When I think about music, I think about how it opens my heart. Opens my connection to God.”

“I’ve been thinking a lot about the concept of home…what constitutes my home meeting? (I think) when I start to think of a place as home…is when I start to take care of it. How much is my taking care of a place, a building, some people, (how much of that is) obedience to God’s will?”

We sang songs, returned to worship and Friends gave more messages. Then we closed, to walk or golf cart, home to our townhouse rooms on rain-soaked sidewalks. After some fire drills that went on far too long for the South Townhouses, we all went to sleep.


Thursday Morning

Meeting for Business began with introductions followed by dedicated time to honor Penny Colgan-Davis, our Yearly Meeting Clerk. Friends recalled her work, character, leadership, and love of community. Nominating Council Clerk, Melissa Rycroft, presented resignations and appointments, and a nuanced report about the discernment the Nominating Council is doing as they search for our next clerk.

This was followed by a detailed presentation on our budget, and questions about how our budget supports our strategic directions.
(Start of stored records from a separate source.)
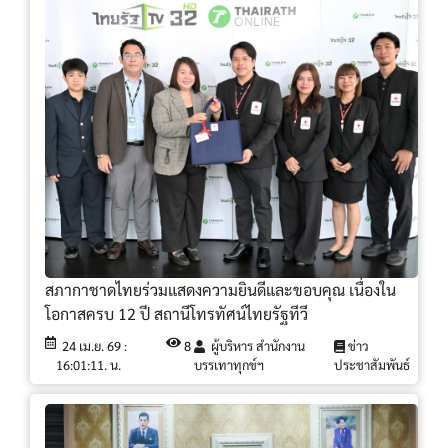
สภากาชาดไทยร่วมแสดงความยินดีและขอบคุณ เนื่องใน
โอกาสครบ 12 ปี สถานีโทรทัศน์ไทยรัฐทีวี
24 เม.ย. 69 :
8
ผู้บริหาร สำนักงาน
ข่าว
16:01:11. น.
บรรเทาทุกข์ฯ
ประชาสัมพันธ์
The budget was approved and Friends with questions were encouraged to talk with Linell McCurry, Associate Secretary for Finance, and Andrew Anderson, Treasurer.

Lynne Calamia reported that the Arch Street Meetinghouse Trust has doubled its income, broadened its outreach, launched a new interpretive plan, hosted 11,000 visitors (including 6000 students), and is developing a marking and communication plan. She encouraged Friends to step forward to volunteer, both as docents and researchers for new interpretive exhibits.

The morning session closed after the epistle committee was appointed, minutes were approved, and a brief period of worship convened.